"Makanya kamu harus ke sana untuk memahaminya."
"Jalan-jalan maksud kamu. Kamu mau kita liburan ke sana?" Devy mencoba mencari tahu makna dari segala perkataan Kris.
"Kamu kan dari dulu senang dengan yang berbau modeling. Aku lihat kamu punya talent di dunia ini. Aku udah lihat semua koleksi-koleksimu. Paris adalah tempat yang cocok untuk mengasah talent mu itu, Dev."
"Kamu serius menyuruhku ke sana sendiri meninggalkanmu dan semua rencana kita?"
"Bukan meninggalkan Dev, tapi 'menunda'. Ini adalah kesempatan buat kamu, di saat kamu punya segalanya, masa muda, kesempatan dan juga talent itu sendiri."
"Tapi kita akan terpisahkan cukup lama, tidak sebulan dua bulan, mungkin bertahun-tahun..."
"Setahun tepatnya. Aku punya relasi yang pernah sekolah di sebuah sekolah desain di sana dan hasilnya sangat bagus. Ia kini menjadi salah satu desainer terkemuka di Indonesia. Kamu pasti akan kaget jika melihat orang itu, kamu pasti sudah mengenalnya."

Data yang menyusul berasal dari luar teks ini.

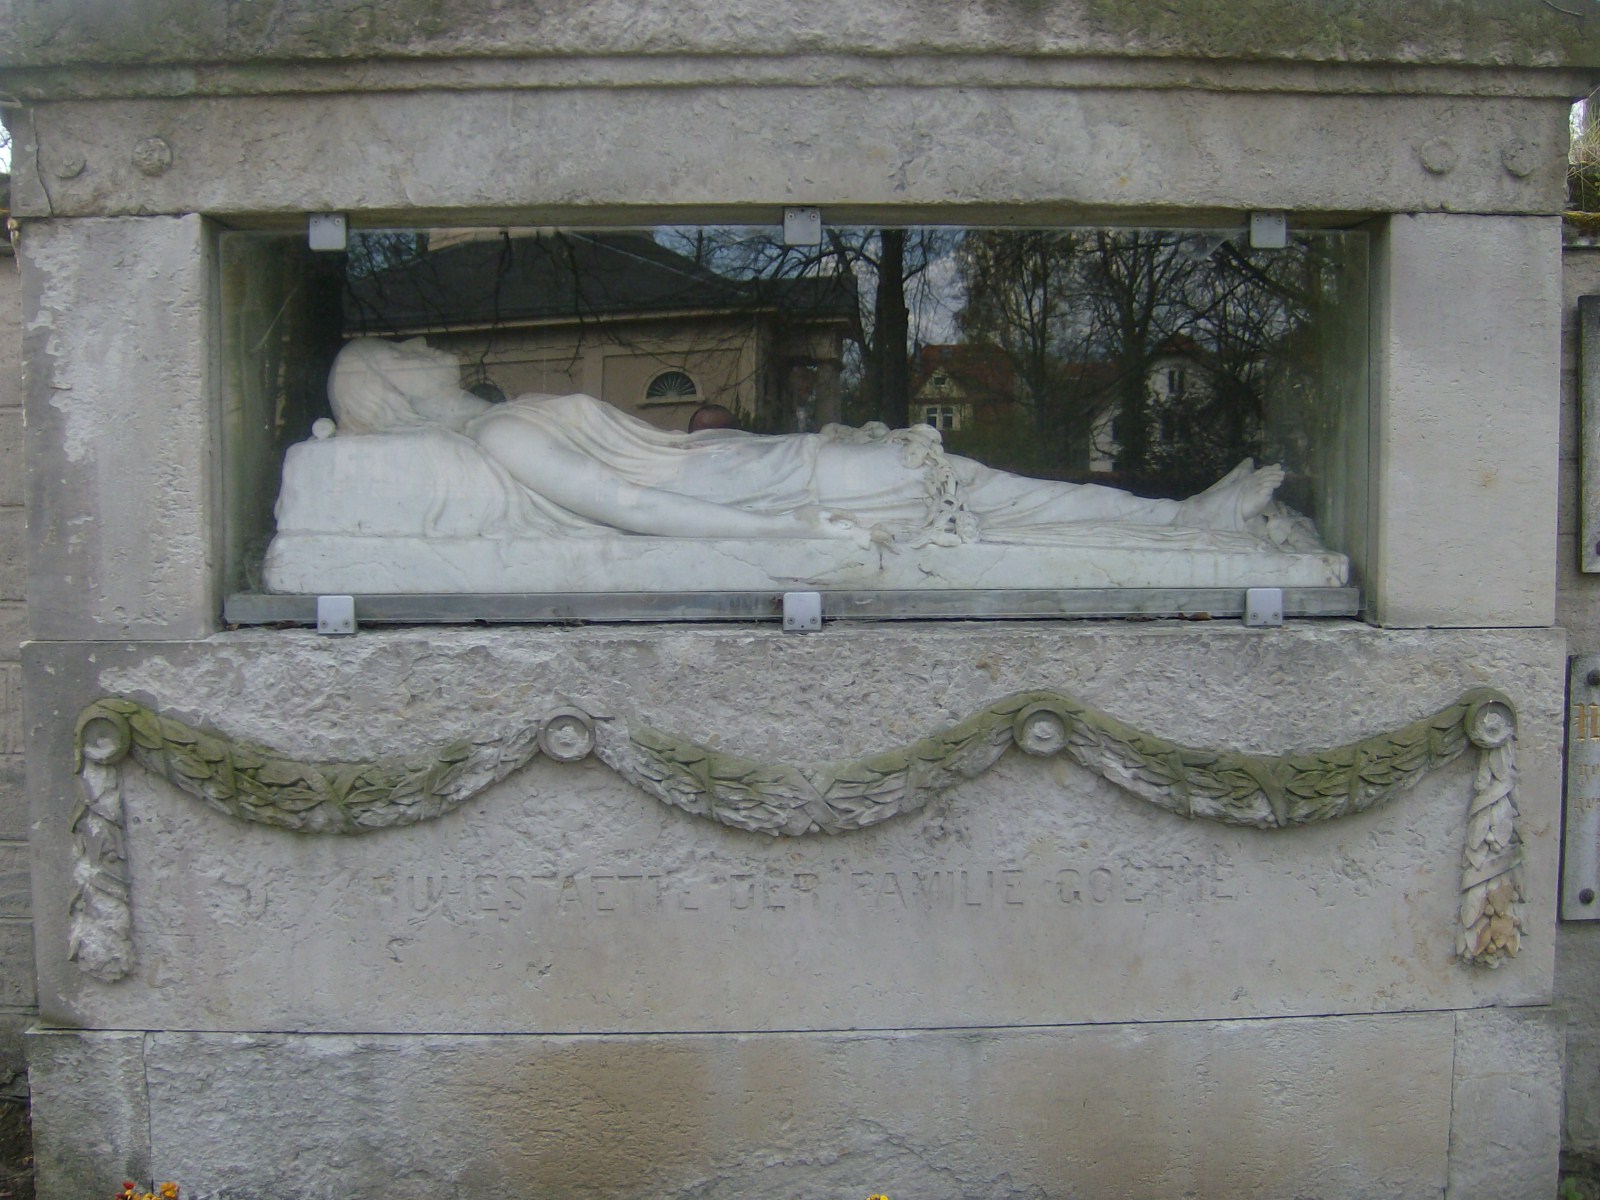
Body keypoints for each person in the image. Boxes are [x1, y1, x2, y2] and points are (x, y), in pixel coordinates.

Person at [325, 337, 1289, 549]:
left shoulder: (501, 423)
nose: (426, 345)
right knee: (998, 501)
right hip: (771, 488)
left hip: (764, 472)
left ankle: (1184, 522)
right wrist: (791, 534)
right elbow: (626, 509)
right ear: (394, 386)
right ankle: (1187, 524)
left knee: (1002, 503)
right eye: (403, 350)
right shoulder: (499, 431)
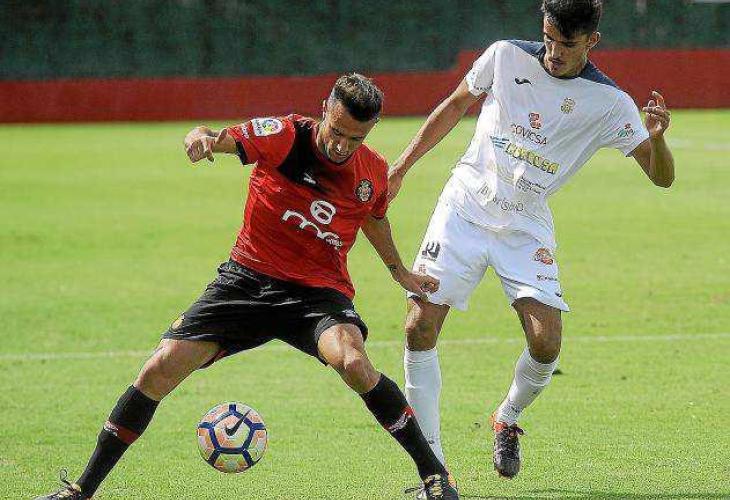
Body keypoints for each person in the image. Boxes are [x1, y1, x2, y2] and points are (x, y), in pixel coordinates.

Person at [36, 74, 459, 500]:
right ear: (324, 109)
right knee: (159, 368)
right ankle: (81, 491)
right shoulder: (284, 135)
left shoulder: (372, 172)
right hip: (246, 281)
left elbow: (373, 218)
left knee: (353, 363)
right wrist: (199, 138)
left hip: (317, 293)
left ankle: (435, 476)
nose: (341, 146)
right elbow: (215, 136)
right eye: (337, 131)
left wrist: (399, 272)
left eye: (356, 138)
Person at [388, 0, 674, 481]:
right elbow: (456, 104)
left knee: (546, 343)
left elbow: (661, 177)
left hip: (525, 223)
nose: (553, 52)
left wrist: (658, 138)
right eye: (548, 38)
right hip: (464, 207)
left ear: (592, 41)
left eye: (566, 44)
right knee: (419, 325)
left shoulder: (610, 103)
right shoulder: (504, 55)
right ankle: (433, 468)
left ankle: (507, 417)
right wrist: (400, 167)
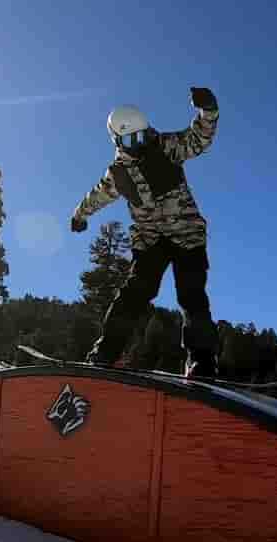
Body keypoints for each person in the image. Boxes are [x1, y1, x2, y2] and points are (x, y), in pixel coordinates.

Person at [70, 87, 221, 377]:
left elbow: (199, 139)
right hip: (150, 241)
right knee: (134, 293)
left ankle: (202, 360)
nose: (137, 144)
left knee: (191, 295)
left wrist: (209, 111)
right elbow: (97, 196)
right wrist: (79, 215)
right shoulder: (118, 173)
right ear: (117, 140)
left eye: (141, 136)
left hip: (187, 235)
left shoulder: (164, 146)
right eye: (130, 140)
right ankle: (106, 352)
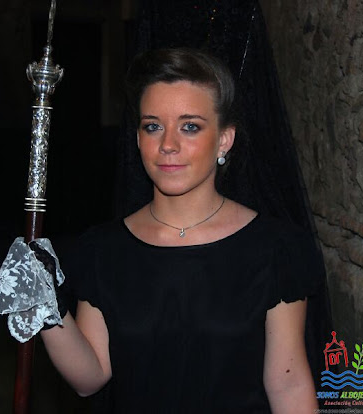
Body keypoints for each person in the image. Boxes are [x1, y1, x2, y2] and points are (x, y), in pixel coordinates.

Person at [39, 47, 323, 413]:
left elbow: (288, 384)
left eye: (190, 127)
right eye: (153, 126)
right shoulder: (102, 250)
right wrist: (44, 307)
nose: (168, 145)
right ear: (138, 139)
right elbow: (89, 379)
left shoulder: (274, 250)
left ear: (224, 140)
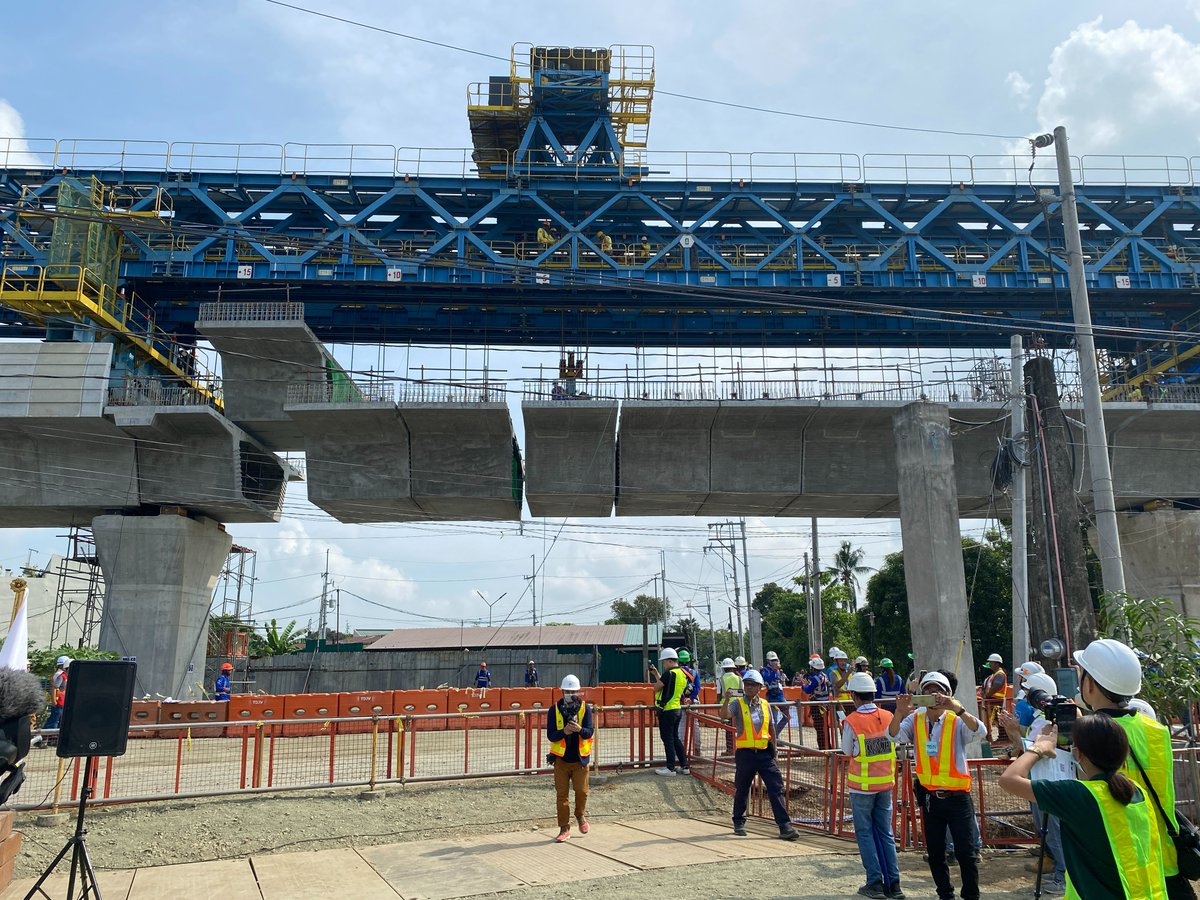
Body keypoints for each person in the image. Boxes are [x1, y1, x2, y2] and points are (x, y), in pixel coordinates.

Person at [1074, 637, 1195, 900]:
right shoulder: (1157, 730)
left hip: (1122, 863)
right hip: (1163, 856)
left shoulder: (1092, 736)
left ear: (1090, 683)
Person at [998, 713, 1167, 900]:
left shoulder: (1080, 795)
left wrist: (1039, 747)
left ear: (1078, 754)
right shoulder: (1137, 791)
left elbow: (1008, 779)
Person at [889, 670, 985, 900]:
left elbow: (979, 731)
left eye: (939, 691)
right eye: (928, 690)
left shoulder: (956, 719)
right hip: (931, 798)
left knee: (966, 853)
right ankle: (945, 894)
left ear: (948, 694)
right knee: (935, 853)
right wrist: (899, 713)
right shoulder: (916, 719)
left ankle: (971, 895)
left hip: (958, 798)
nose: (933, 695)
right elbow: (894, 736)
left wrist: (958, 709)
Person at [998, 672, 1067, 894]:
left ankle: (1063, 877)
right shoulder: (1041, 719)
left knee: (1054, 831)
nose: (1026, 697)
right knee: (1047, 829)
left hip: (1048, 782)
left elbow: (1035, 749)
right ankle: (1058, 869)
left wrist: (1013, 733)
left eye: (1029, 693)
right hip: (1040, 781)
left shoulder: (1047, 721)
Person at [842, 671, 903, 899]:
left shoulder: (852, 721)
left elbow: (847, 751)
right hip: (885, 784)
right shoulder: (888, 716)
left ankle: (875, 882)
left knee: (865, 834)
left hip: (861, 788)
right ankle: (894, 885)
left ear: (854, 695)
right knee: (886, 834)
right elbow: (896, 742)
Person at [721, 669, 800, 841]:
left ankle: (785, 826)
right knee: (742, 788)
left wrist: (775, 750)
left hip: (765, 753)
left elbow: (771, 727)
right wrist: (726, 700)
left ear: (759, 687)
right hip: (745, 754)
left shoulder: (765, 704)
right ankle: (738, 822)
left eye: (752, 685)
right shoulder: (738, 704)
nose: (749, 687)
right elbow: (724, 716)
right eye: (746, 684)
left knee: (776, 788)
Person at [547, 674, 594, 843]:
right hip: (561, 760)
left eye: (573, 691)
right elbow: (551, 735)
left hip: (580, 760)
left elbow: (589, 732)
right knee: (562, 796)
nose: (570, 694)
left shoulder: (585, 709)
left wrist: (579, 729)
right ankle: (564, 828)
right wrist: (564, 732)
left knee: (582, 792)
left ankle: (580, 815)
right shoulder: (554, 709)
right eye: (567, 691)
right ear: (562, 691)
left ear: (578, 692)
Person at [648, 647, 688, 775]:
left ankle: (670, 768)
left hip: (667, 710)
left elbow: (657, 688)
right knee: (675, 738)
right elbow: (667, 686)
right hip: (677, 709)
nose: (663, 664)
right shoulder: (681, 673)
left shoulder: (669, 673)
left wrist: (657, 677)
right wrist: (656, 674)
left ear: (670, 661)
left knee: (668, 739)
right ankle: (685, 766)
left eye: (664, 662)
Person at [799, 656, 831, 750]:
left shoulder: (816, 678)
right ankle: (827, 745)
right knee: (825, 726)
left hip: (817, 704)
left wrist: (803, 685)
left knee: (819, 726)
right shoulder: (825, 676)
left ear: (813, 668)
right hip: (825, 703)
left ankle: (823, 747)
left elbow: (808, 690)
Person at [981, 653, 1008, 743]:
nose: (990, 664)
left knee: (998, 719)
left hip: (996, 701)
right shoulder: (995, 674)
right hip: (994, 700)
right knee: (996, 719)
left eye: (991, 662)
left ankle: (1003, 738)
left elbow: (997, 685)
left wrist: (988, 694)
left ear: (997, 663)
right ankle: (1002, 737)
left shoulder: (1000, 674)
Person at [718, 657, 742, 754]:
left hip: (726, 707)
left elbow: (718, 695)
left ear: (724, 669)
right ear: (733, 668)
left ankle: (730, 750)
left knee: (729, 730)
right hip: (739, 706)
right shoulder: (739, 678)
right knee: (740, 728)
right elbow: (742, 692)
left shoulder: (720, 680)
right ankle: (740, 748)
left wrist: (718, 708)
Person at [45, 656, 70, 744]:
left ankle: (54, 739)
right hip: (59, 702)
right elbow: (54, 688)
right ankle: (44, 738)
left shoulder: (65, 675)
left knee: (60, 721)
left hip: (63, 702)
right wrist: (54, 700)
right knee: (54, 720)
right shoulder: (60, 675)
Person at [761, 651, 787, 724]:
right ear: (768, 661)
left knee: (787, 716)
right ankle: (774, 731)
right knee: (773, 720)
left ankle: (777, 731)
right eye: (772, 660)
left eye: (776, 660)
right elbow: (767, 679)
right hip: (772, 697)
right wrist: (774, 670)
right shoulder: (765, 670)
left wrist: (776, 670)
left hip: (780, 696)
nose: (775, 662)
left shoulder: (778, 670)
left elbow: (778, 680)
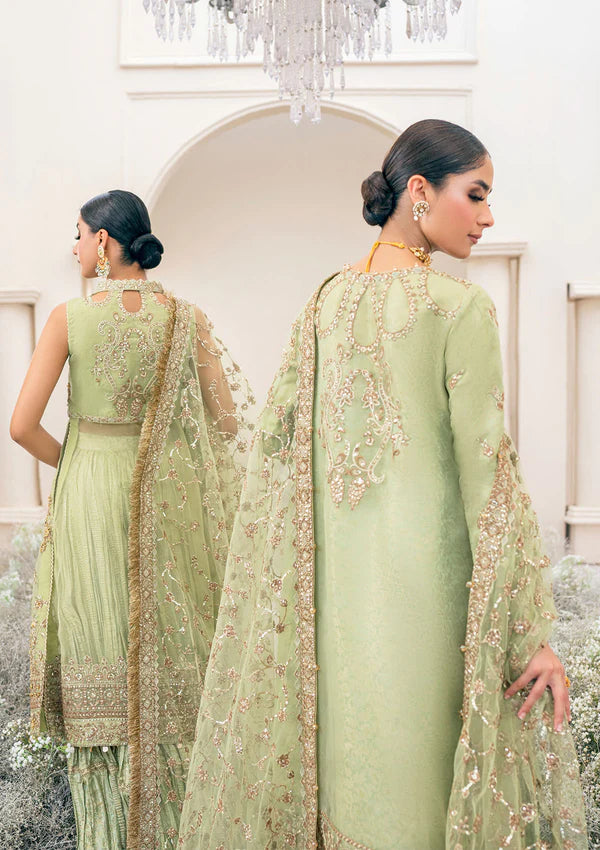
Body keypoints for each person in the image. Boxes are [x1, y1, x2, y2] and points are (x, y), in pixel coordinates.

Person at [177, 120, 587, 849]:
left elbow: (279, 459)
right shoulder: (459, 308)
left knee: (357, 789)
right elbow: (488, 478)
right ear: (420, 190)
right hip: (430, 605)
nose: (489, 217)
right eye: (477, 195)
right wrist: (527, 635)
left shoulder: (324, 303)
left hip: (332, 612)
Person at [10, 190, 252, 850]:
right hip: (164, 498)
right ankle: (175, 824)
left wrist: (78, 461)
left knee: (100, 643)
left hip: (91, 491)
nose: (75, 247)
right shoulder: (185, 319)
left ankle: (109, 833)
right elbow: (227, 422)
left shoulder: (69, 318)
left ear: (105, 243)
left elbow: (22, 427)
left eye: (79, 234)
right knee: (165, 647)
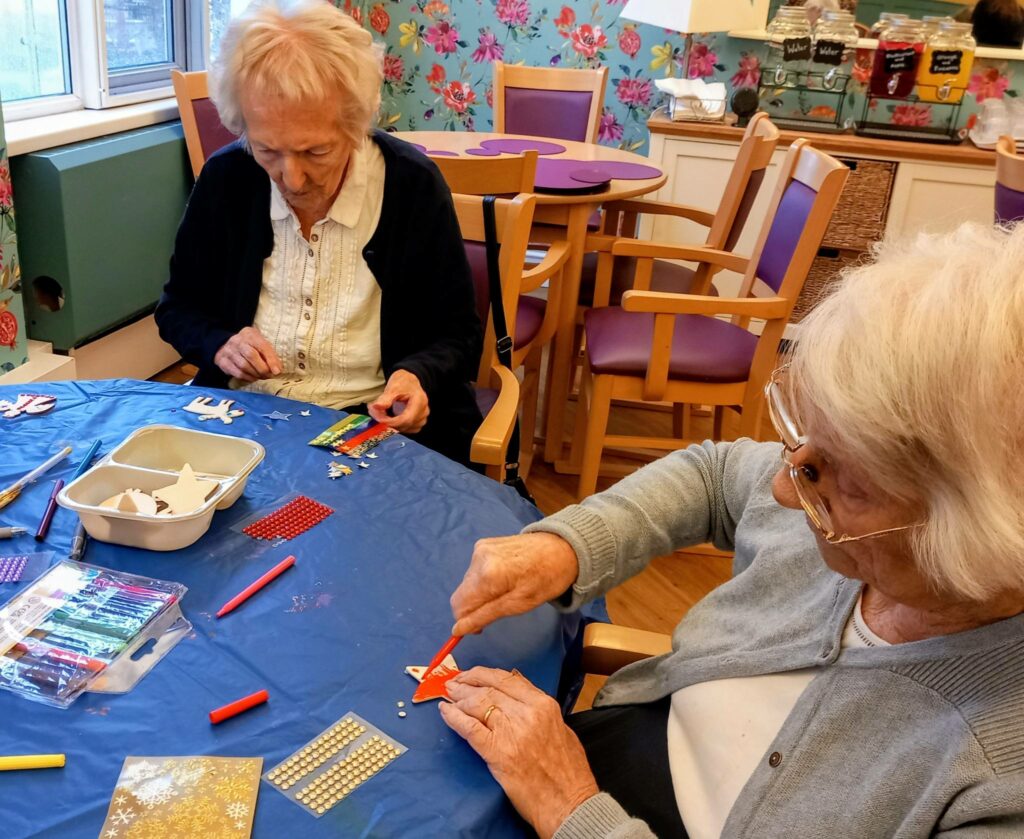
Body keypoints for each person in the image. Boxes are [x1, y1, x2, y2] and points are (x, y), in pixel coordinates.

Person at [441, 223, 1024, 838]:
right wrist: (566, 545)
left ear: (972, 537)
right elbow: (714, 475)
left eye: (839, 480)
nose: (782, 488)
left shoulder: (997, 779)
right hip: (609, 753)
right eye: (801, 439)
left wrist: (574, 811)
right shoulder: (832, 502)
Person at [156, 0, 483, 466]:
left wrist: (417, 375)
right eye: (268, 149)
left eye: (316, 151)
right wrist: (220, 343)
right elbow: (177, 307)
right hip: (248, 415)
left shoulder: (412, 185)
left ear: (354, 125)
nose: (291, 178)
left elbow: (458, 331)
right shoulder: (227, 178)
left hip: (371, 425)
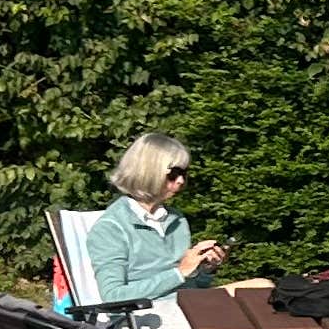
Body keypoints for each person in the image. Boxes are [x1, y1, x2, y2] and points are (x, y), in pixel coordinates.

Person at [80, 132, 224, 316]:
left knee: (262, 290)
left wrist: (205, 270)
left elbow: (193, 287)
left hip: (185, 308)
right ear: (148, 171)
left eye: (184, 173)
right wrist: (179, 272)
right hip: (143, 319)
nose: (181, 181)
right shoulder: (111, 227)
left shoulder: (176, 221)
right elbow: (113, 297)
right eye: (173, 174)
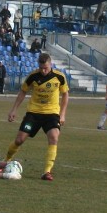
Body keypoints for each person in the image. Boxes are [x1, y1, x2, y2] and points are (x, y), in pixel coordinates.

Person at [6, 53, 69, 181]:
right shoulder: (33, 76)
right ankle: (5, 161)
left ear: (50, 64)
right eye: (41, 68)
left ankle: (47, 171)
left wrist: (62, 114)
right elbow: (23, 91)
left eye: (45, 68)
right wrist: (14, 109)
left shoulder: (60, 77)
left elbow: (65, 95)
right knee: (19, 140)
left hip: (52, 114)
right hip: (33, 114)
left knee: (54, 137)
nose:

"Kamu yakin meminta aku melakukan ini, Kris?"
"Apapun yang terbaik bagi kamu adalah juga terbaik untukku. Aku nggak ingin hanya menjadi pacarmu, yang menemanimu makan di restoran ini sekali seminggu dan nggak memberi apa-apa yang bermakna bagi kehidupanmu. Aku ingin kelak kamu akan mengenangku dengan cara yang berbeda.." tenggorokannya hampir tercekat ketika mengucapkan kata terakhir.
"Maksud kamu? Kamu ingin meninggalkan aku? Itu alasan kamu memintaku pergi?"
Kris menggeleng, "Setiap orang akan mati, Dev. Kamu pasti mengerti apa yang aku maksud."